Department of Human Genetics, Graduate School of Medicine, The University of Tokyo, Tokyo, Japan.
Laboratory of Virus Control, Institute for Frontier Life and Medical Sciences, Kyoto University, Kyoto, Japan.
PLoS Comput Biol. 2020 Nov 30;16(11):e1008422. doi: 10.1371/journal.pcbi.1008422. eCollection 2020 Nov.

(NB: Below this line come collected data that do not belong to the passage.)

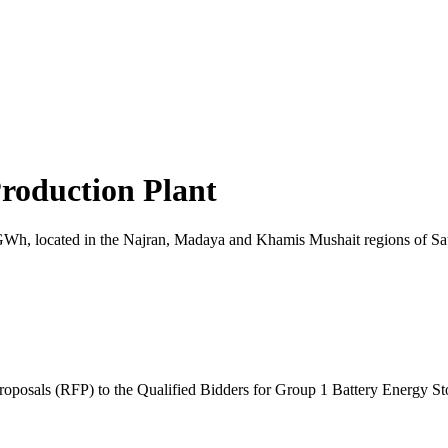
roduction Plant
 7.8GWh, located in the Najran, Madaya and Khamis Mushait regions of S
posals (RFP) to the Qualified Bidders for Group 1 Battery Energy St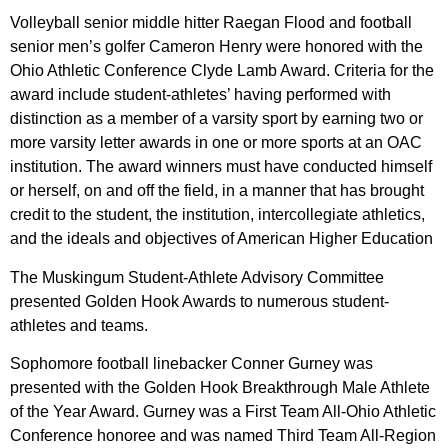
Volleyball senior middle hitter Raegan Flood and football
senior men’s golfer Cameron Henry were honored with the
Ohio Athletic Conference Clyde Lamb Award. Criteria for the
award include student-athletes’ having performed with
distinction as a member of a varsity sport by earning two or
more varsity letter awards in one or more sports at an OAC
institution. The award winners must have conducted himself
or herself, on and off the field, in a manner that has brought
credit to the student, the institution, intercollegiate athletics,
and the ideals and objectives of American Higher Education
The Muskingum Student-Athlete Advisory Committee
presented Golden Hook Awards to numerous student-
athletes and teams.
Sophomore football linebacker Conner Gurney was
presented with the Golden Hook Breakthrough Male Athlete
of the Year Award. Gurney was a First Team All-Ohio Athletic
Conference honoree and was named Third Team All-Region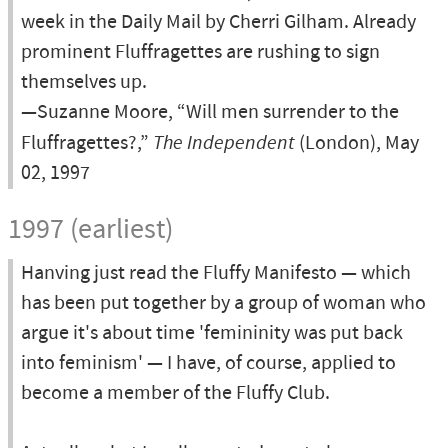
week in the Daily Mail by Cherri Gilham. Already
prominent Fluffragettes are rushing to sign
themselves up.
—Suzanne Moore, “Will men surrender to the
Fluffragettes?,”
The Independent
(London), May
02, 1997
1997 (earliest)
Hanving just read the Fluffy Manifesto — which
has been put together by a group of woman who
argue it's about time 'femininity was put back
into feminism' — I have, of course, applied to
become a member of the Fluffy Club.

The huge amount of data acquired by high-throughput sequencing requires data reduction for effective analysis. Here we give a clustering algorithm for genome-wide open chromatin data using a new data reduction method. This method regards the genome as a string of 1s and 0s based on a set of peaks and calculates the Hamming distances between the strings. This algorithm with the systematically optimized set of peaks enables us to quantitatively evaluate differences between samples of hematopoietic cells and classify cell types, potentially leading to a better understanding of leukemia pathogenesis.
高通量测序获得的大量数据需要进行数据缩减,才能进行有效的分析。在这里,我们使用一种新的数据缩减方法,为全基因组开放染色质数据提供了一种聚类算法。该方法基于一组峰,将基因组视为 1 和 0 的字符串,并计算字符串之间的汉明距离。该算法与系统优化的峰集相结合,使我们能够定量评估造血细胞样本之间的差异,并对细胞类型进行分类,这可能有助于更好地了解白血病的发病机制。